Те из вас, кто повнимательнее, уже приметили в моем голосе нотки дразнительной иронии. И были совершенно правы. Все начинает выглядеть так, точно я не могу и на миг повернуться к Британии спиной без того, чтобы до ужаса назойливые, невежественные олигофрены тут же не полезли в дела, в которых они попросту ни аза не смыслят. Мысль о том, что политикам по силам отличить историю от литературного вымысла, нелепа до крайности, да они не смогли бы сказать, чем драма отличается от банки маринованных грецких орехов, а произведение искусства — от квадратиков увлажняющей бумаги с лимонным ароматом (наподобие тех, какие стюардессы авиалиний весьма предусмотрительно выдают ужинающим на борту пассажирам, дабы оные протирали ими лица после еды); мысль же о том, что политикам можно доверить выполнение подобной задачи, нелепа, абсурдна и безобразна. Литература — похоже, я просто обязан объяснить это всем тупицам нашего мира — есть притворство, и примерно такое же, как политика. Если мы станем предавать анафеме каждое выдающее себя за истинный факт литературное произведение, будь оно до отвратности ура-патриотическим или сколь угодно иконоборческим, нам придется швырнуть в костер не только тома Шекспира, Мильтона, Диккенса, Джойса и Шоу, но и каждое записанное кем бы то ни было высказывание каждого человеческого существа. Будучи филологом, я имею полное право сказать вам, что и язык — тоже ложь. Да! Сам язык. Камень — это камень, а слово «камень» таковым не является, оно лишь знак, лингвистическая банкнота из тех, которыми мы обмениваемся, дабы указать на идею камня. Она избавляет нас от тягостной необходимости выворачивать камень из земли, чтобы показать собеседнику, о чем идет речь.

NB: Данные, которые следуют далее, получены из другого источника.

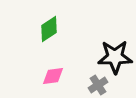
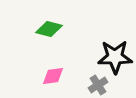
green diamond: rotated 48 degrees clockwise
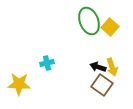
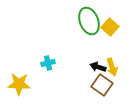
cyan cross: moved 1 px right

Понимают ли и сами носители глупости, предрассудков, ненависти и страха, из которых состоит британская публика (та, то есть которая меня сейчас не слушает), и орудия их политической воли экономику, определяющую характер предъявления этих лингвистических банкнот и обмена ими, — да простят мне коллеги-лингвисты мой несколько механистический, до-хьюмовский подход — никакого значения не имеет.

Ах, джентльмены, леди и все остальные, все это ложь, тщета, неразумие и глупость. Если вам требуются на вашем телевидении репрессии, цензура, ханжеское морализаторство и пропаганда, так перебирайтесь на жительство в Америку. Туда, все туда! А теперь — я устал, бедра и зад мои все еще полны воспоминаний о перелете из Ираклиона, мне необходимо заглянуть в больницу Адденбрукса, к человеку, который обычно массирует мои ягодицы (замечательный специалист — ни одной жилочки нетронутой не оставит). Если вы были с нами, спокойной ночи.